Friday, November 29, 2013

Looking at Literary Lives

Here is a graphic showing  the event history in the literary careers of famous 20th century authors. It was produced by the design firm Accurat for one of my favorite blogs Brain Pickings. (click here for the image for all the authors). 
 As the legend indicates, begin at an author's birth (at noon on the top of the circle) then move clockwise (around to midnight) representing an elapsed time of 100 years. Triangles are drawn connecting notable events in these literary lives (birth, publication(debut, masterpieces), and death). Authors' ages at their debut mark the vertex of one triangle (with birth and death). Ages, at the publication of  of their masterpieces, are marked by the vertices of other shaded triangles. For many authors, their careers are displayed as a single triangle, showing that their masterpiece was their debut work. Others have several notable works, represented by overlapping shaded triangles. This provides a stylish depiction of these literary lives. But a long-lived author with a lone, early debut masterpiece (e.g. Norman Mailer) might have a triangle of the same size as one whose notable life was cut short (e.g. Jack London). Our eyes/minds are drawn to the sizes of the triangles. What are we to learn from the most central feature of these displays?

Monday, November 25, 2013


Thanksgiving is this week, now through Christmas is the most heavily traveled period of the year. It brings to mind how mobile the US population is. Not just for holiday travel, but even for places to call  home. Americans are restless and we move.

Here is a clever interactive graphic illustrating this from data journalist Chris Walker and his site Vizynary (also posted by Wired.) The flows of migration from one US state to another are shown as arcs drawn between two states if at least 10,000 people moved between them in 2012. The width of the arcs indicate the frequency of migration along that path. The data came from the U.S Census American Community Survey. Interactively you can select a state and see the arcs of migration flow to other states. It reminds me of blasts of fireworks. Very well done.

Monday, November 18, 2013

Normal Snare Distribution

Here is the head of a snare drum (thanks Sean) showing the two dimensional, joint distribution of his drumstick hits. The maker, Evans, produces drum heads with two plys of plastic bonded together. In this image the pattern of wear and use reveal themselves through contour lines as closed curves indicating regions of similar frequency of use. The greatest wear is in the lightest colored central region, having seen the greatest frequency of hits. This central region has worn through the first ply showing the remaining plastic support underneath. Sean seems to have a very stable left hand, consistently hitting this small central region in nearly a circular pattern. In this region, the horizontal location of his hits seems independent of the vertical, producing this near circular pattern of the joint distribution. Surrounding this is the darker region of the top ply of plastic. This layer retains more dirt and grime than the underlying supporting plastic. Again the pattern of these hits is nearly circular. It turns out that with simple assumptions, like radial symmetry and independence, the pattern can be shown to be that of a bivariate normal distribution. A result that was thought first published (p. 398) by John Herschel in 1850, but actually discovered much earlier by the American mathematician Robert Adrain in 1808. More details on that in a future post.
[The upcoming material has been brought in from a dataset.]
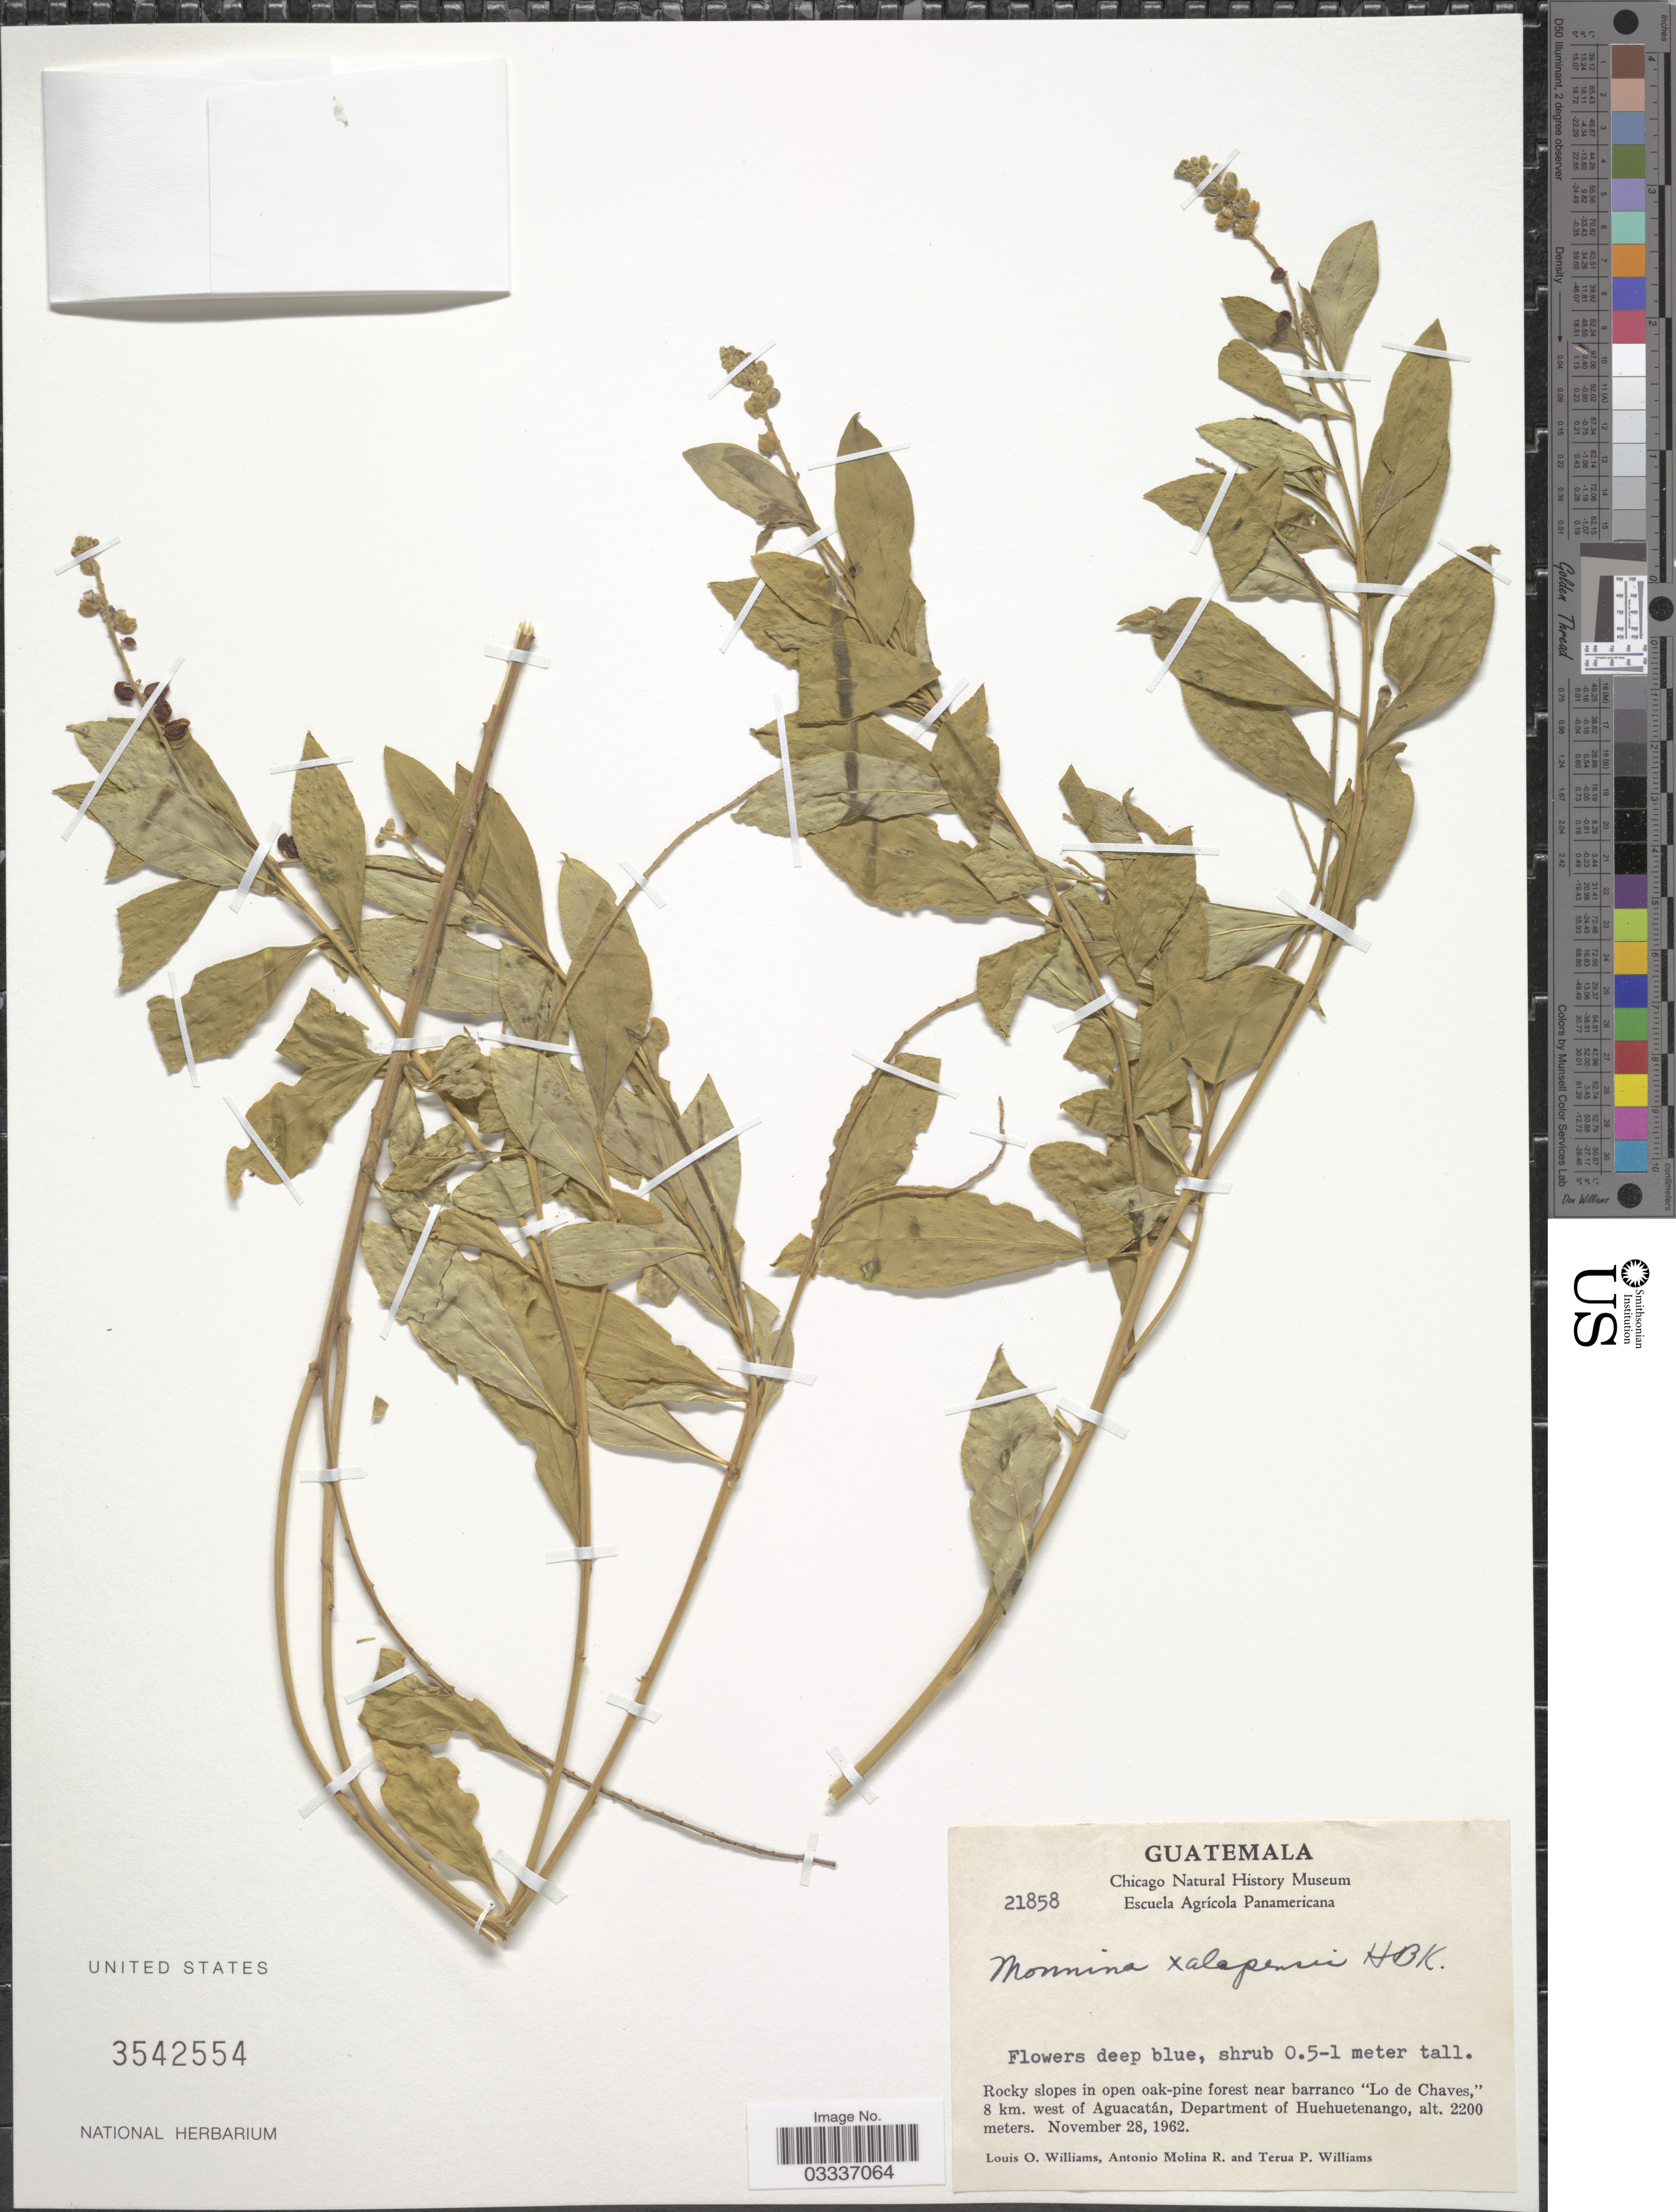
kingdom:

But here, perhaps we see slight deviations from normality. The darker ring seems to show slightly  more variability extending vertically and a greater clustering of hits on the bottom of this image. This indicates a bit of skewness towards the top of the picture. Less use and wear is finally shown in the cream colored outer region that has seem very few hits. Thanks again Sean.

Monday, November 11, 2013

Top of the Heap? Mediocre Still

Here is a cartoon from Rhymes with Orange. A student looking at a bell-curve of SAT scores says, "My strategy? Shoot for the top of the bell curve. Then I can look down on everybody." The student clearly has the wrong idea. He seems to think that the peak of the bell curve puts him on the top of the heap. For him, higher on the curve is better than everyone. This mistake we've seen before in this blog here and here. But just perhaps the cartoonist, Hilary Price, has the idea of the bell curve correct. She shades in the letter C on the side. Rather than seeing this as an illustration of the student's multiple choice answer to an SAT question we could imagine that she has assigned to the student a score of C, a traditional average grade, that would be the most common or the most likely grade. This is exactly what the height of the bell-curve represents for such a mid-range grade. The bell curve is tallest for the most commonly occurring grades, not for the highest grade one might strive for. That grade is at the extreme right, where the curve is low. As we've seen before the "Top of the heap is mediocre."

Monday, November 4, 2013

Correlation Ellipse Matrix

Here is an informative graphical representation of the correlation matrix of a data set of weather data on 16 variables. The image is via the RevolutionAnalytics blog and their post on big data available in R. The data mining R package Rattle produced the image. The magnitudes of correlations are shown with a concentration ellipses. Blue ellipses, with positive slopes, display variables with positive correlation with darker blue shading depicting higher positive correlation and lighter blue shading depicting lower positive correlation. Near zero correlations are shown as open, unfilled ellipses that are nearly circular. Variables with negative correlation are shown similarly by red ellipses with negative slopes. Dark red shading depicts greater negative correlation and lighter red shading depicts negative correlations closer to zero. This is a very useful tool to guide the eye through the relationships of the many variables used. Of course, as is well known, correlation is only an appropriate measure of the strength of the linear relationships between two variables when their scatterplot shows approximately the elliptical shape shown in these shaded icons. Examples abound of scatterplots where representing them as above can be misleading. My favorite, below, from the book by Chambers, et al. shows eight scatterplots all with the same positive correlation of 0.7. Correlation and its representation with an ellipsoidal icon is appropriate for only one of these scatterplots. This extols us all to remember, to look at the data.